Distinguished Lecture

What Price Insularity? Dialogs about Computer Security Failings

Wednesday, October 4, 2006
4:00 pm to 5:30 pm
Fred B. Schneider, Cornell University

It is risky for technologists to ignore the non-technical context in which their systems will be deployed, just as it is risky for policy makers to ignore the limits and potential of technology. Yet such insularity is all too common. The results are unfortunate but not surprising. This lecture explores the structure dialogs take to bring about what might be termed "security failings" by revisiting: identity theft, electronic voting, digital right management, and the overall vulnerabilities of today's deployed software.

Fred B. Schneider is a professor at Cornell's Computer Science Department, director of the AFRL/Cornell Information Assurance Institute, and chief scientist of the NSF "TRUST" (Team for Research in Ubiquitous Secure Technology) Science and Technology Center, a collaboration of UC Berkeley, Carnegie-Mellon, Cornell, Stanford, and Vanderbilt.
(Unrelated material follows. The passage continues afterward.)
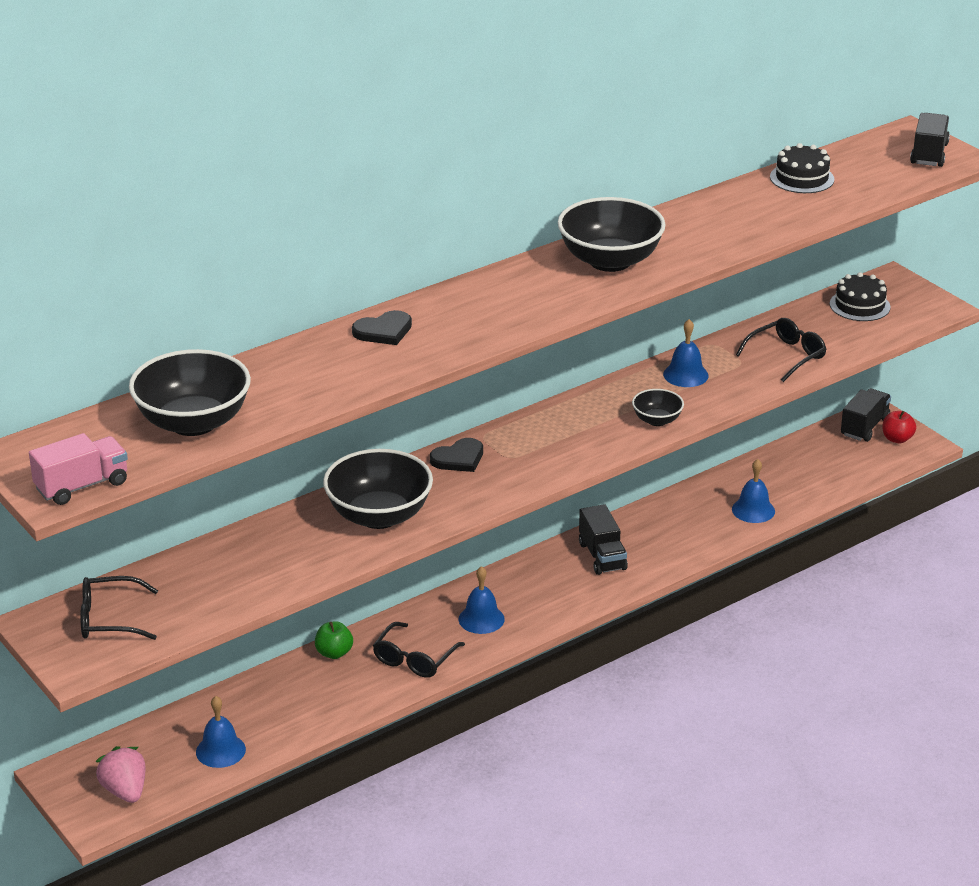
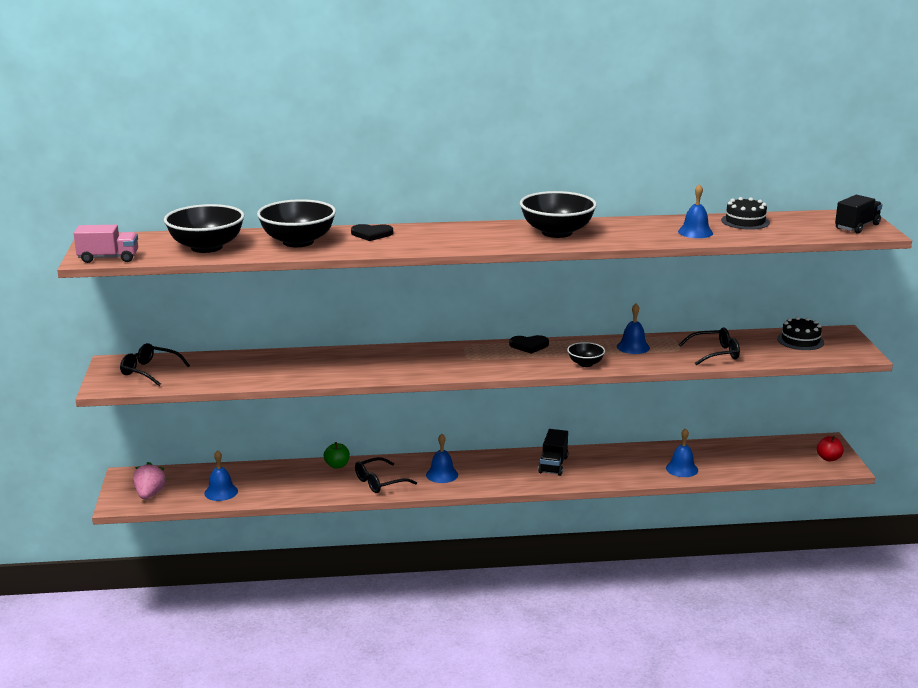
camera: 30 degrees right, 10 degrees down
(379, 516) = (355, 365): black bowl -> black bowl (298, 242)
(458, 458) = (437, 351): black heart -> black heart (529, 345)
(767, 214) = (695, 232): none -> blue bell
(864, 427) = (810, 446): black truck -> none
Schneider has a Ph.D. from SUNY Stony Brook, and a D.Sc. [honoris causa] from the Univ of Newcastle upon Tyne ('03). He is a fellow of AAAS and ACM, and was named Professor-at-Large at University of Tromso (Norway) in 1996.

In addition to chairing the National Research Council's study committee on information systems trustworthiness and editing Trust in Cyberspace, Schneider has written a graduate textbook on concurrent programming and an undergraduate one on logic and discrete mathematics.

His research addresses problems associated with making distributed and concurrent systems trustworthy. His early work was in formal methods and methodologies for concurrent programming and in protocols for fault-tolerance. More recently, his attention has turned to topics in computer security.